All that changed in the first game of the season when a member of the coaching staff suggested the team’s centre midfielders, Sydney Sica and Terin Hultink, would be better suited to forward and that Arcand and Ashley Altamirano should slot in as the team’s centre midfielders.
“What a change as soon as we put her in her comfort zone. I can’t tell you what a remarkable change it was,” Lalama said.
It turned out to be a brilliant move all around. All four players were named to the Ontario Colleges Athletic Association Women’s Soccer South Division All-Star Team, Sica was named the South Division’s player of the year and Hultink and Sica finished one and two in division scoring. Niagara went undefeated in South Division action before bowing out in the OCAA quarter-finals.
“It was kind of rough at first because I wasn’t originally put in to play centre-mid and I had to adapt to play different positions like wing and striker,” Arcand said. “It was my first year and he didn’t know where to put me. As soon as he put me into centre-mid, I adapted to the entire play and the environment. I knew right then and there I was a centre-mid.”
The graduate of Saint-Jean-de-Brébeuf learned a lot in her first season of OCAA action.
“It was a lot quicker pace than it was in travel. The girls are a lot more physical and you are playing with a bunch of different age groups,” the former Niagara International FC player said. “You have to adapt to the size and speed of the girls. It is obviously better players and better everything and it was really hard to adapt to at first because it was a super fast pace and everyone is on you at all times.”
Her best play came in the last month of the season.
“I was shy at first because I didn’t really know anyone on the team, I was trying to adapt to the social aspect, making friends and building that chemistry on the field. In the last month, we all clicked and we all knew where we were on the field at all times.”
The 20-year-old Port Colborne native believes she improved a lot in her first season.
“I have definitely grown. I have more speed and agility and my vision in general as a player is a lot better, playing with better girls and seeing them making their runs,” she said. “It is a lot easier to control play in the middle playing with the high-level girls that I am playing with right now. My communication skills have also gotten better because everyone is always talking on the field.”

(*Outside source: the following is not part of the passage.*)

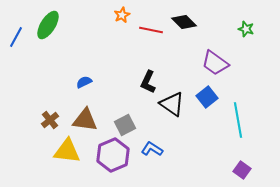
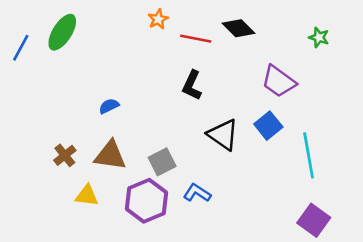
black L-shape: (148, 82) -> (192, 85), moved
yellow triangle: (67, 151) -> (87, 196), size x0.7
purple square: (242, 170) -> (314, 220), size x1.4

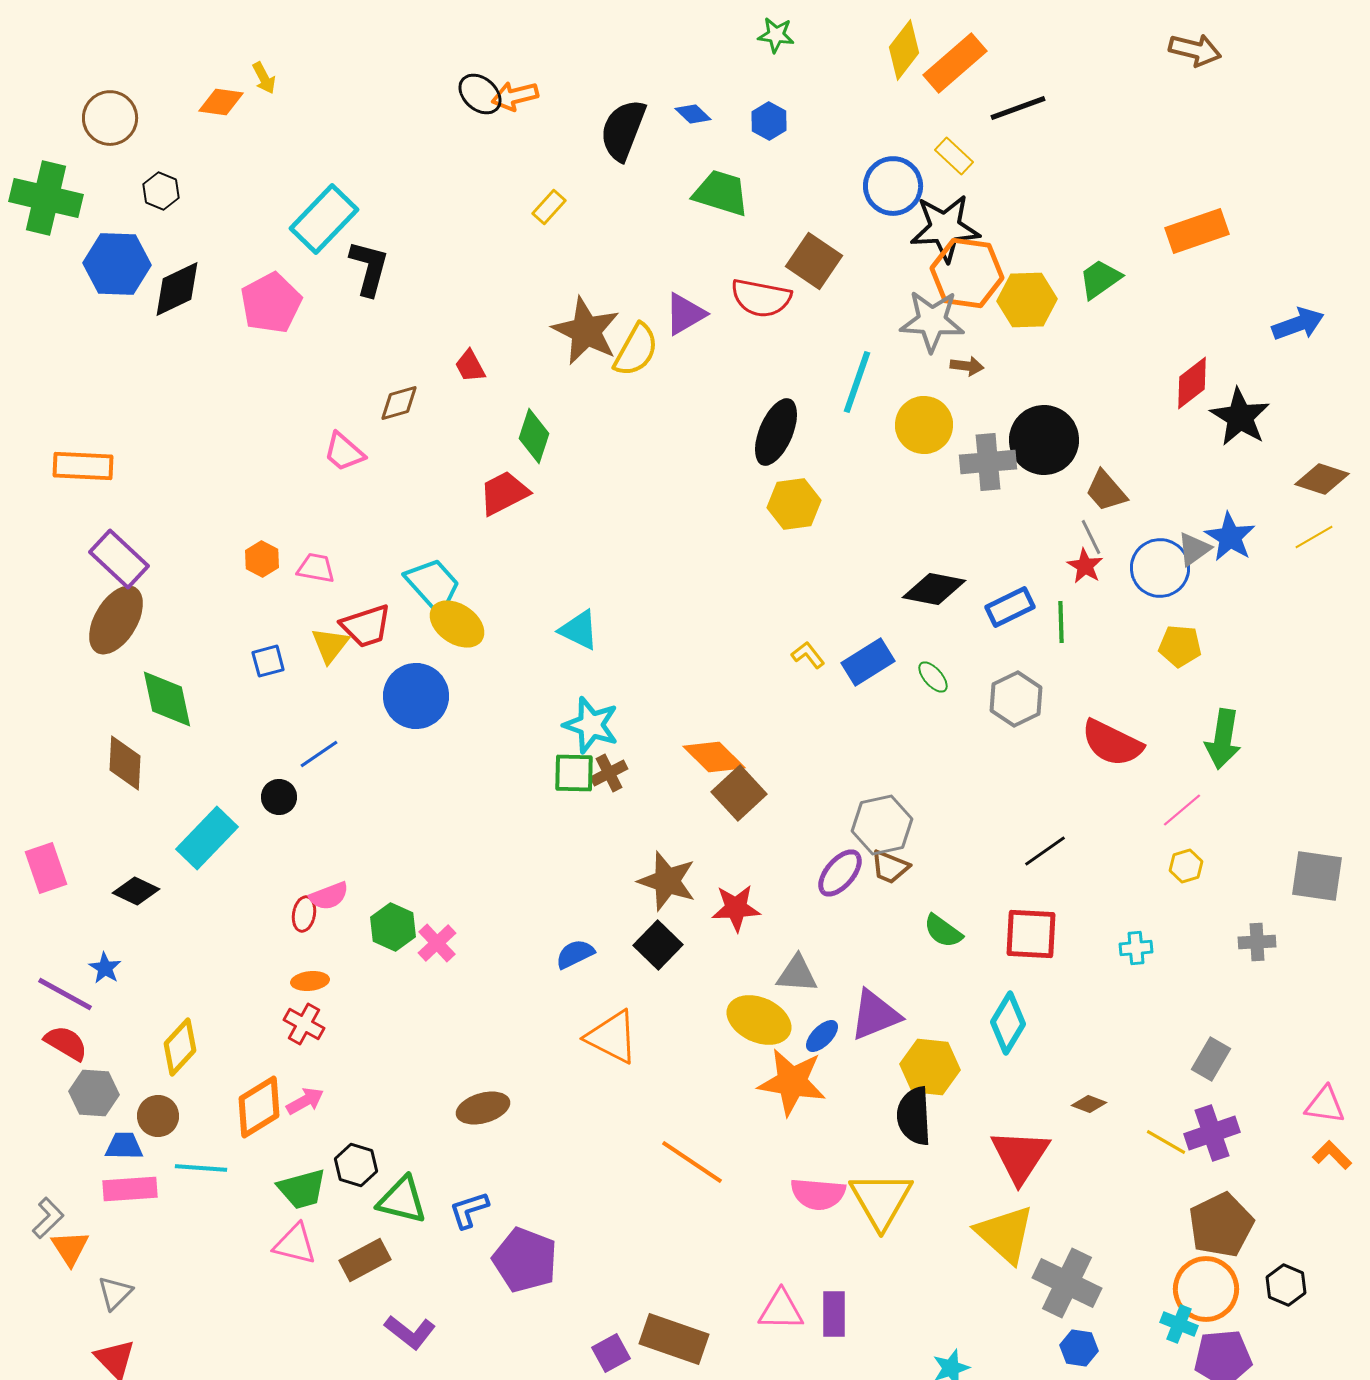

Niagara’s women and men open their seasons Friday night at 6 and 8 p.m. at Youngs Sportsplex against Conestoga and the 5-foot-3 player can’t wait for the season to start.
“I’m really excited because I think we have a really good shot at winning,” Arcand said. “There are a lot better girls and everyone is more used to each other now. I feel the chemistry is already there this year compared to last year when everyone was off from playing soccer for two years because of COVID.”
Away from the field, Arcand is studying Occupational Therapist Assistant/Physiotherapist Assistant and is planning to move on to McMaster when she completes her diploma. She is hoping to do a masters degree in physiotherapy.